Catalytic N−H bond activation and breaking by well-defined molecular complexes or their heterogeneous analogues is considered to be a challenge in chemical science. Metal(0) nanoparticles catalytically decompose NH₃; they are, however, ill defined and contain a range of contiguous metal sites with varying coordination numbers and catalytic properties. So far, no well-defined/molecular Mⁿ⁺-containing materials have been demonstrated to break strong N−H bonds catalytically, especially in NH₃, the molecule with the strongest N−H bonds.
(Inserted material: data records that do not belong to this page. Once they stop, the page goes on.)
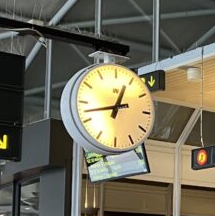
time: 12:42
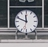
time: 11:48
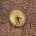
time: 3:27
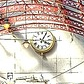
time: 4:04
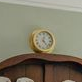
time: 12:23
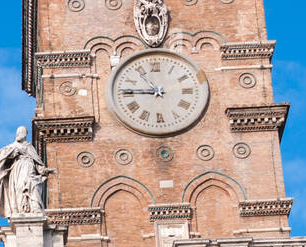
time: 10:45
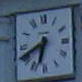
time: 6:40
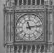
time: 11:13
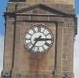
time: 7:15
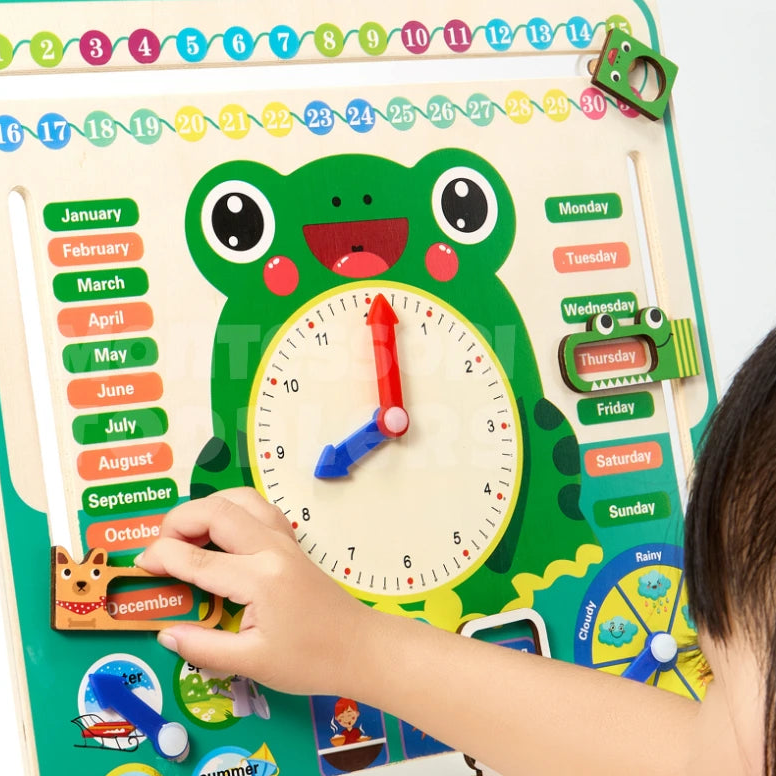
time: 8:01
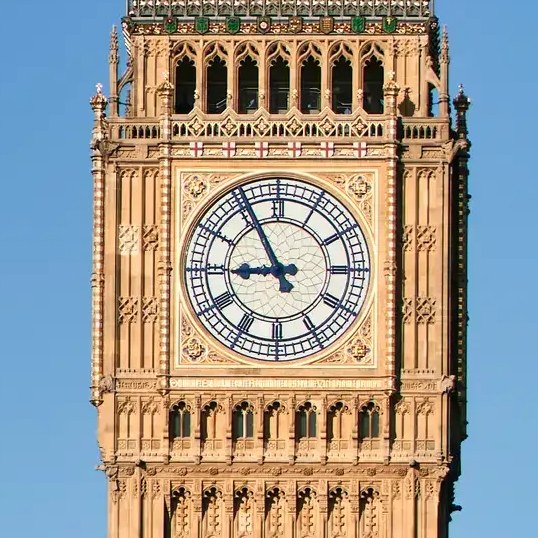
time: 8:55
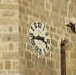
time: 3:43
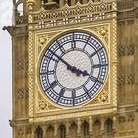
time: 3:51
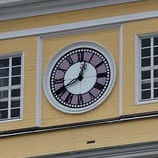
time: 12:40
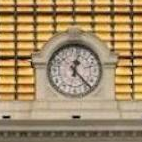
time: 12:22
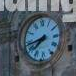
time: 7:43
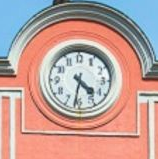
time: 4:31
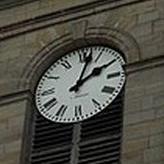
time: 2:02
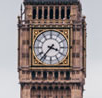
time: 3:36
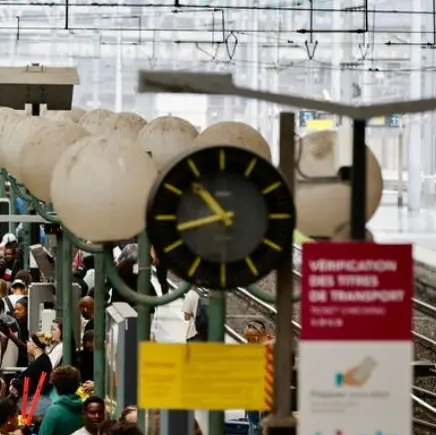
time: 10:42
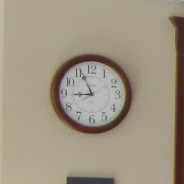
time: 8:56
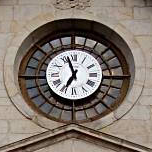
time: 6:56
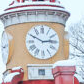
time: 2:49
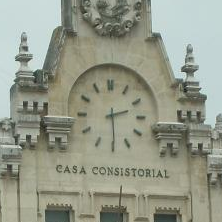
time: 2:29
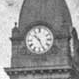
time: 10:26
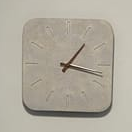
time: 1:17
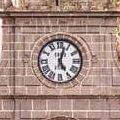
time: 5:02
Recently, noncatalytic activation of NH₃ with the liberation of molecular H₂ on an organometallic molybdenum complex was demonstrated. Herein, we show the catalytic activation and breaking of N−H bonds on a singly dispersed, well-defined, and highly thermally resistant (even under reducing environments) Co^II ₁O₄ site of a heterogeneous catalyst for organic (ethylamine) and inorganic (NH₃, with the formation of N₂ and H₂) molecules. The single-site material serves as a viable precursor to ultrasmall (2.7 nm and less) silica-supported cobalt nanoparticles; thus, we directly compare the activity of isolated cationic cobalt sites with small cobalt nanoparticles. Density functional theory (DFT) calculations suggest a unique mechanism involving breaking of the N−H bonds in NH₃ and N−N coupling steps taking place on a Co₁O₄ site with the formation of N₂H₄, which then decomposes to H₂ and N₂H₂; N₂H₂ subsequently decomposes to H₂ and N₂. In contrast, Co₁N₄ sites are not catalytically active, which implies that the ligand environment around a single atom of a heterogeneous catalyst largely controls reactivity. This may open a new chapter for the design of well-defined heterogeneous materials for N−H bond-activation reactions.